_TASK BRIEF:_ Go through the lines below one by one and count those holding the string "begin". Give the count alone.

....................

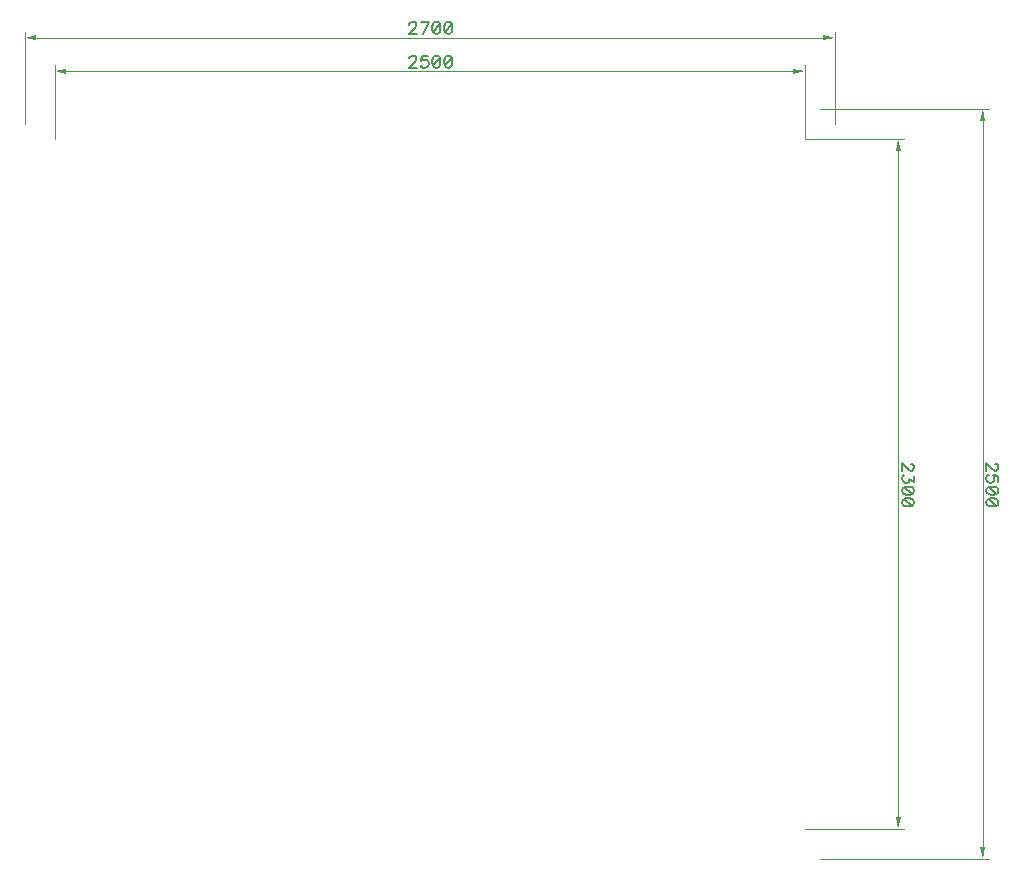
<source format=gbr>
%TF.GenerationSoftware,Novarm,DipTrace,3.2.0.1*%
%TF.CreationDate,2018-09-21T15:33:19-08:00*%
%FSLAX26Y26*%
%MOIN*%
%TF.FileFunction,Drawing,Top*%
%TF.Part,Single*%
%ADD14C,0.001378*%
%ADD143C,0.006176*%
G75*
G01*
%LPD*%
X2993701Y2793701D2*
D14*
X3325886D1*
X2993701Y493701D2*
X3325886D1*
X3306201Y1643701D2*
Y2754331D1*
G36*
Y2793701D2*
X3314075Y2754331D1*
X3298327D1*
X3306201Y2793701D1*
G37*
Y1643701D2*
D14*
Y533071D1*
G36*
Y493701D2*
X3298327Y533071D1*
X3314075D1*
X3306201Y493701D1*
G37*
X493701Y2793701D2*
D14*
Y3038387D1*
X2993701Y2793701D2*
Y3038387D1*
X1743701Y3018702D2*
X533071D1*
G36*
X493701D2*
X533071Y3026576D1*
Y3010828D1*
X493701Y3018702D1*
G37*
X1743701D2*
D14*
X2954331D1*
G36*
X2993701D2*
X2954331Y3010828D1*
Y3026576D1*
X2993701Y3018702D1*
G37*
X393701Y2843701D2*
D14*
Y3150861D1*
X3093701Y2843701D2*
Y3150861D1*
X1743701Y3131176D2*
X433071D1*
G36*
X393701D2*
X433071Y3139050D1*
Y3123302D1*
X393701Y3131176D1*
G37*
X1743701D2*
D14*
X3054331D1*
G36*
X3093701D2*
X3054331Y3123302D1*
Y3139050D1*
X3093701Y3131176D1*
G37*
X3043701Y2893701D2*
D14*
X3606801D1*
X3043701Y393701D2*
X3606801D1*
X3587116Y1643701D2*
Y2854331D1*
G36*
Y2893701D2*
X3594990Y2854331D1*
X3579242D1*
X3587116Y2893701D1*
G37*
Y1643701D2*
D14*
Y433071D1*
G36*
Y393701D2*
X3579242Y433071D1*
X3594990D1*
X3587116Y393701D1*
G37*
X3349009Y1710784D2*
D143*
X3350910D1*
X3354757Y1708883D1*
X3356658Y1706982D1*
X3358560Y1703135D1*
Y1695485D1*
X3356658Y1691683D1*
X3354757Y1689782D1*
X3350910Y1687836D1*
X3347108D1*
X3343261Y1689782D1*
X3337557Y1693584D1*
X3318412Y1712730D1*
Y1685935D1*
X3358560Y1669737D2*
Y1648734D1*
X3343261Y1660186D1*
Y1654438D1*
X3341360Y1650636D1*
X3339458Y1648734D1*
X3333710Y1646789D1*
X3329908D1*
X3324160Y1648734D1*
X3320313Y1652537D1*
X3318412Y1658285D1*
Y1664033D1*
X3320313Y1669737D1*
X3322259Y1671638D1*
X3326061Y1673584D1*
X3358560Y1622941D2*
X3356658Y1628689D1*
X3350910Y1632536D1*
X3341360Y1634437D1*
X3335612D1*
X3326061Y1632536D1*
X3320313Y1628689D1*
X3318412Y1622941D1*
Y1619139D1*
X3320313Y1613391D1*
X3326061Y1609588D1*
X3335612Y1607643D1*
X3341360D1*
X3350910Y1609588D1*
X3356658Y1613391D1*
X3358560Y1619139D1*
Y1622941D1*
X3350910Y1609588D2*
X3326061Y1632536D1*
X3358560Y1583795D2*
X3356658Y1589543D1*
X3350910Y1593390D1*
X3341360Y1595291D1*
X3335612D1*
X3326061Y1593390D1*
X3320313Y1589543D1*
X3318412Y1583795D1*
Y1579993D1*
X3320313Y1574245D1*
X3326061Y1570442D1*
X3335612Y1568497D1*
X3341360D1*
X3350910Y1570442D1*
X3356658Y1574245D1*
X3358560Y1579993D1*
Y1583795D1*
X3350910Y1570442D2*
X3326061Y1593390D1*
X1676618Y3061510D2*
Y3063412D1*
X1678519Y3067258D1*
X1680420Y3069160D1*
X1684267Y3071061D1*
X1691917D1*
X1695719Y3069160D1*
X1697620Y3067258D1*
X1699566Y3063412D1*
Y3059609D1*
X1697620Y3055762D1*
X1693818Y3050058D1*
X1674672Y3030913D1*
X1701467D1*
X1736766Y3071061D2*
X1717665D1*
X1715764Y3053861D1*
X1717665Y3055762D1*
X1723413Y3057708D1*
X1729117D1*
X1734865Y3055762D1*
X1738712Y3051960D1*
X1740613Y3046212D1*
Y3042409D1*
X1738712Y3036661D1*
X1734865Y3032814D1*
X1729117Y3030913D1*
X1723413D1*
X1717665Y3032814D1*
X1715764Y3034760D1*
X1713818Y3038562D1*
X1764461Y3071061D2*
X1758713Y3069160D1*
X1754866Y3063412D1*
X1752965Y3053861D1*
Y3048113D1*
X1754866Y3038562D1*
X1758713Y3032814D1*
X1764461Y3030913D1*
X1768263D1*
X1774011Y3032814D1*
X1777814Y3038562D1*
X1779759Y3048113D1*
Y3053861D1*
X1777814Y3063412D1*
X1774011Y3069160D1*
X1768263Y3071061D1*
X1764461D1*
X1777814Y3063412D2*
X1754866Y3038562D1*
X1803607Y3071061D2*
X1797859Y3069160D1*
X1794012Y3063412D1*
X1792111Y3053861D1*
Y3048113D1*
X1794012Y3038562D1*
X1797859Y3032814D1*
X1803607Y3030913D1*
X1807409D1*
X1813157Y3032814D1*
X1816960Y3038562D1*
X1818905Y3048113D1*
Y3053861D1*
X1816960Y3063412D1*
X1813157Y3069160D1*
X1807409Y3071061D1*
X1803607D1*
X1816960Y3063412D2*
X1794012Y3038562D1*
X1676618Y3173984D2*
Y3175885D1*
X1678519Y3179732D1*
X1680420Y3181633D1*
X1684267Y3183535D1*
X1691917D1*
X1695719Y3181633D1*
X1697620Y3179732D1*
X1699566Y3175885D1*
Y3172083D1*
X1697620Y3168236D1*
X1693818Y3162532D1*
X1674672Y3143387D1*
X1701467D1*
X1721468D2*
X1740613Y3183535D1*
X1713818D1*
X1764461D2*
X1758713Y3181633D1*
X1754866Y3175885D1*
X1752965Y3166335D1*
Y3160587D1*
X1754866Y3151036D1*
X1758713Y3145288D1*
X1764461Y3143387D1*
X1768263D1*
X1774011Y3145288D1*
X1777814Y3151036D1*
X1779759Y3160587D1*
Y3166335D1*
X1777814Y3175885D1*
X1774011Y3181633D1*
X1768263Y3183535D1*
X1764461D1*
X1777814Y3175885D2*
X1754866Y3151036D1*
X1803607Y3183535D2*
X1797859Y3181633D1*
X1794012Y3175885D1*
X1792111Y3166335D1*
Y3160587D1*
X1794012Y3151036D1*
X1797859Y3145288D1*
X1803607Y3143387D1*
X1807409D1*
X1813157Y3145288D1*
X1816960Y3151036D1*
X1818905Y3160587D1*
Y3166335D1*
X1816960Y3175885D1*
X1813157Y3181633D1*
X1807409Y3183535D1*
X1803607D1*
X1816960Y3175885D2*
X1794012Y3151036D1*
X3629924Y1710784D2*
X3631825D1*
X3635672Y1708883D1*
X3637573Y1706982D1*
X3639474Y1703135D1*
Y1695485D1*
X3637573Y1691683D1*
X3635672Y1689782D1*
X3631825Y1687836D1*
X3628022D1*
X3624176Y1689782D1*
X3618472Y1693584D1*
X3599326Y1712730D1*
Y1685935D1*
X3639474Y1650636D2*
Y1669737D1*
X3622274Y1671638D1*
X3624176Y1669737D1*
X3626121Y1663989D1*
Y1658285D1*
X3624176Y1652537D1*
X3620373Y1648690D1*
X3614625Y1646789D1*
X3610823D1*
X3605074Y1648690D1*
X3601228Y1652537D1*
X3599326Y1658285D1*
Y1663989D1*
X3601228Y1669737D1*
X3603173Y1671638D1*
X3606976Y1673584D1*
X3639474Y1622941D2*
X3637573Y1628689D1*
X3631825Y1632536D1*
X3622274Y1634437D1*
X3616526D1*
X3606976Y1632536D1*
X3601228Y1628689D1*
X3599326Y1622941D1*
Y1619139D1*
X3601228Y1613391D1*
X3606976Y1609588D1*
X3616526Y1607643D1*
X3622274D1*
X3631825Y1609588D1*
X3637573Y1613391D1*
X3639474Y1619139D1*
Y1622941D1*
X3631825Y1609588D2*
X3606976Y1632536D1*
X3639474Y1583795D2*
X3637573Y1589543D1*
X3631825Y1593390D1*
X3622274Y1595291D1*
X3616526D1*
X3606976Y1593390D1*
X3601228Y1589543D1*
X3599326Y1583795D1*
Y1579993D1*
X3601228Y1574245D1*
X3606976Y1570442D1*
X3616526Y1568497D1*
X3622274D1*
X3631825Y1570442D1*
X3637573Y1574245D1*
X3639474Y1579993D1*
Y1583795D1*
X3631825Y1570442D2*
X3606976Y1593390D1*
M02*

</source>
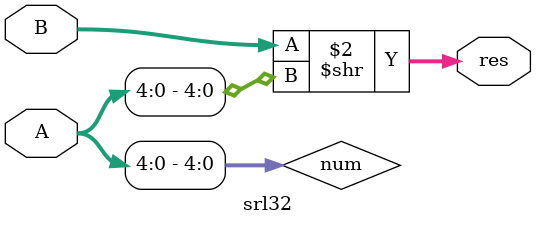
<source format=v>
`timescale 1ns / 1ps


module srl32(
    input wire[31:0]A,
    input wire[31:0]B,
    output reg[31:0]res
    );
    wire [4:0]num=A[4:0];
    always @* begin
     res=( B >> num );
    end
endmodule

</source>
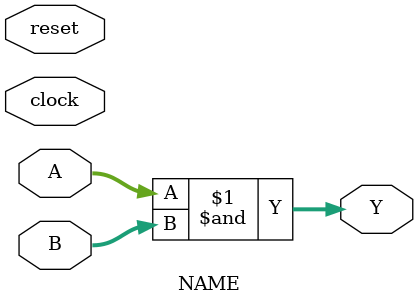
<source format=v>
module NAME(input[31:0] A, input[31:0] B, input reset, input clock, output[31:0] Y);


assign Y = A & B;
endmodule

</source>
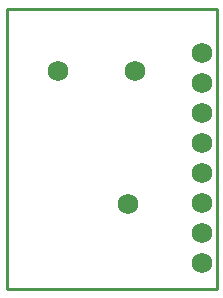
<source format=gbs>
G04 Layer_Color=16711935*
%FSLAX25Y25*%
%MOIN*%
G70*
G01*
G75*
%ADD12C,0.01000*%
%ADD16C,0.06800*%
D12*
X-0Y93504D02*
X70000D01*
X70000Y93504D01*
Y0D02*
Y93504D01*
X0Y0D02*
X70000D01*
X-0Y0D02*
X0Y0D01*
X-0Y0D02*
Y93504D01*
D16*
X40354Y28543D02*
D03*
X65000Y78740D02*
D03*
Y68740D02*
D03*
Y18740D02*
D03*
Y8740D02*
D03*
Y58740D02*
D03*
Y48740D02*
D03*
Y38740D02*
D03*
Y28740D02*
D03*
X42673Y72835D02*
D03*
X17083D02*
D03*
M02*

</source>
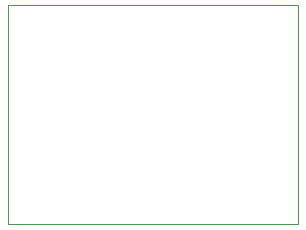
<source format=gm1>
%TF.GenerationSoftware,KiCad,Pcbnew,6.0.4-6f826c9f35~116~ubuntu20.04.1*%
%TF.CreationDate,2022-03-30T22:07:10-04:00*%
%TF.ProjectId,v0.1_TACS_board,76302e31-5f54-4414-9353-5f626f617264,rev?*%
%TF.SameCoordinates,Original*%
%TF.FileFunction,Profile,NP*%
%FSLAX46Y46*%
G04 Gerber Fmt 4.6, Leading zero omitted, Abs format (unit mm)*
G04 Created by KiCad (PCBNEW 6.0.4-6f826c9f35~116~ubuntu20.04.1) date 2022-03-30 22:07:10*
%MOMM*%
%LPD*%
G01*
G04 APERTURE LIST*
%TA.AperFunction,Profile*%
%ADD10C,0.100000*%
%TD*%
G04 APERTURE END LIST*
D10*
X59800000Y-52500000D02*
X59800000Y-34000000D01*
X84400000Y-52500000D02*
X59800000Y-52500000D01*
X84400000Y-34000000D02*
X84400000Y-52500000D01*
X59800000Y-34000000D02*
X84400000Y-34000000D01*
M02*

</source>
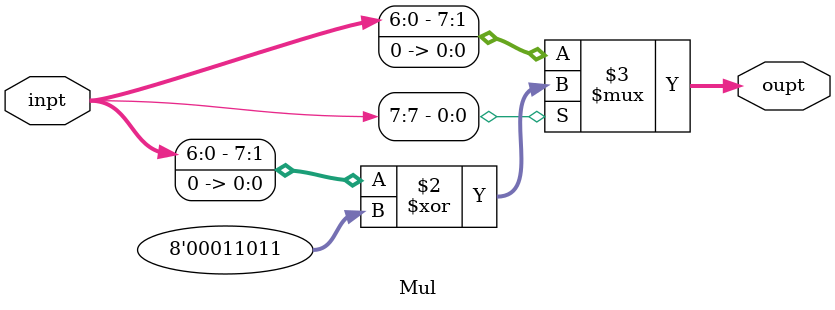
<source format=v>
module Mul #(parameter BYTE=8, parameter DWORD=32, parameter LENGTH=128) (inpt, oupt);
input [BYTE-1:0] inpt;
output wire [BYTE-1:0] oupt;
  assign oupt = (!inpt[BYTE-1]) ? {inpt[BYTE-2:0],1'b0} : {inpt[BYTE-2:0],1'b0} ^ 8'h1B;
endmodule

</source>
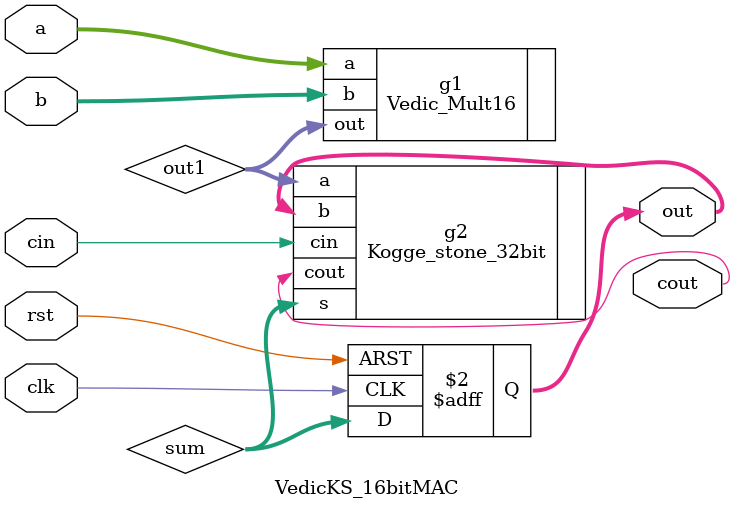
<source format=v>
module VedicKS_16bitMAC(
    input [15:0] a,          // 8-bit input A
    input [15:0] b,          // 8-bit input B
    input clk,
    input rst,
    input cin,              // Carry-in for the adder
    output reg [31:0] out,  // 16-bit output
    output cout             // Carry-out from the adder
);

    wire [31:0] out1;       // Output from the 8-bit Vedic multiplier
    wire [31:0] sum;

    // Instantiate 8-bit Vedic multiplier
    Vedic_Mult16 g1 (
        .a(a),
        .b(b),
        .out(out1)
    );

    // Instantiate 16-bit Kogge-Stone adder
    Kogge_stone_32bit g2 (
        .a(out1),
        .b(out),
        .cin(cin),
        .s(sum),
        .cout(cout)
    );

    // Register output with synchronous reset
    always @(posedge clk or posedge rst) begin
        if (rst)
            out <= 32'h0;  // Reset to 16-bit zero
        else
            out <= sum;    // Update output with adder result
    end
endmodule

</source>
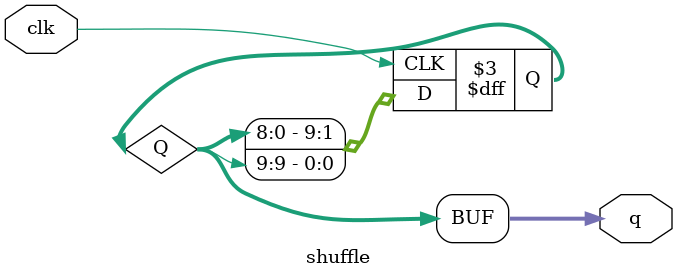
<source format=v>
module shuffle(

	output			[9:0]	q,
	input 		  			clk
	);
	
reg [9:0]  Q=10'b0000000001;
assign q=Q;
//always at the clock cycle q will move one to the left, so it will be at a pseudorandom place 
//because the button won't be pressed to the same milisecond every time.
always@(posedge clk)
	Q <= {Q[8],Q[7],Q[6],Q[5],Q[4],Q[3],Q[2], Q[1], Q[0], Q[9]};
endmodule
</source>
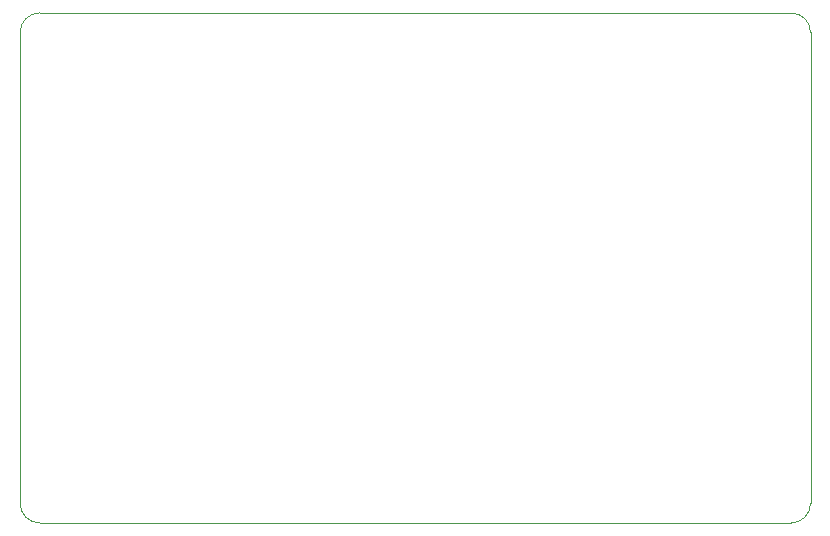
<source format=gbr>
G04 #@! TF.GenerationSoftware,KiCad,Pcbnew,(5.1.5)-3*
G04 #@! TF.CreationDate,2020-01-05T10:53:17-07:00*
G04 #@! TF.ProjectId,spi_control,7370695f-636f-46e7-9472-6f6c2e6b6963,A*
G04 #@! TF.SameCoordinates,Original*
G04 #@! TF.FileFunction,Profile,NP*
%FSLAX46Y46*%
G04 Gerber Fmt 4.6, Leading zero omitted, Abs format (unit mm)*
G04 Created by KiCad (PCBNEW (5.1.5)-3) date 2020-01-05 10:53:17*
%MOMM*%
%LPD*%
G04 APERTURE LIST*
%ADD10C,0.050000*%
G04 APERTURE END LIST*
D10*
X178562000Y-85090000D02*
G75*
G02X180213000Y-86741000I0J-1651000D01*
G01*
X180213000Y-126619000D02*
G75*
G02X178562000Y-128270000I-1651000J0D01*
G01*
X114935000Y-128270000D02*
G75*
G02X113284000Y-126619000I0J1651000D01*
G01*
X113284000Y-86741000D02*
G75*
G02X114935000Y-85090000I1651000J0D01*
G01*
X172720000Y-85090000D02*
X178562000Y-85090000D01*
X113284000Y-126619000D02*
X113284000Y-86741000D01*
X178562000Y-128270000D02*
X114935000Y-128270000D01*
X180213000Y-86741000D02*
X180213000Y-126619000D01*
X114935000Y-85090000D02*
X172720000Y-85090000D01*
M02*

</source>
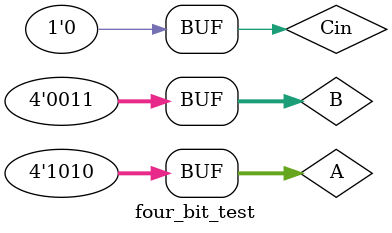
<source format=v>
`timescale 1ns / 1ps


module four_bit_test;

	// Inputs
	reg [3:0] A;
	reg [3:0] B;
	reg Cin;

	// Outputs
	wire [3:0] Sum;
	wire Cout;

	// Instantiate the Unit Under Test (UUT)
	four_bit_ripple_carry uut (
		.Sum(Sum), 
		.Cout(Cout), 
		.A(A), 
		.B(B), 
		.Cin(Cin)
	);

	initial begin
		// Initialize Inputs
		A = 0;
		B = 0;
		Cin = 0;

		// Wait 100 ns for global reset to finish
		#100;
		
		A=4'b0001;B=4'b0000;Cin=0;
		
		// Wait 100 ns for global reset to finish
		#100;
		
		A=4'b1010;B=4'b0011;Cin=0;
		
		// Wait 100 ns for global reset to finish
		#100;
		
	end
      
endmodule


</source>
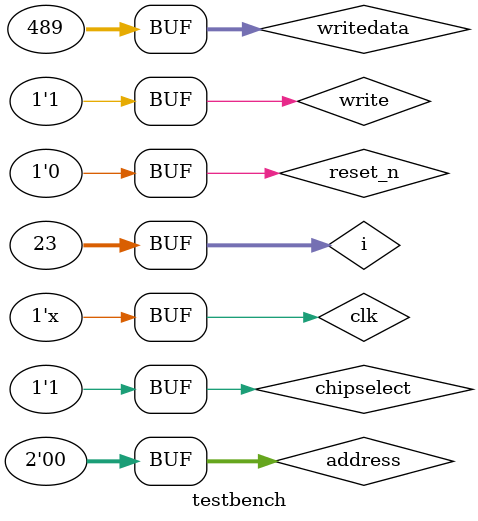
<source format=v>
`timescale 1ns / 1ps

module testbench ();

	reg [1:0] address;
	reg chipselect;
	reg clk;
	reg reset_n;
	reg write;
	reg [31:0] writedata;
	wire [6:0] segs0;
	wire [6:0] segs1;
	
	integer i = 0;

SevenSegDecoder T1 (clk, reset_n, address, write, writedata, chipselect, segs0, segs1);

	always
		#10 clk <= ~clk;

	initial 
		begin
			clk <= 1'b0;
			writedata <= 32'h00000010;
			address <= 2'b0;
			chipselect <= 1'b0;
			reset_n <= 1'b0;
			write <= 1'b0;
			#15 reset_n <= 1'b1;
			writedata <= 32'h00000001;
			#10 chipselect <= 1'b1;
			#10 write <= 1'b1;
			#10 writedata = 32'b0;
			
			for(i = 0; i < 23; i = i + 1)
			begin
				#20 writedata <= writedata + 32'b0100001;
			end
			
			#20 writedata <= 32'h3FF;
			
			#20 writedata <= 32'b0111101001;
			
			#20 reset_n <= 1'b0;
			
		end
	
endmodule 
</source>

....................

_SOLUTION TO THIS PROBLEM:_ 5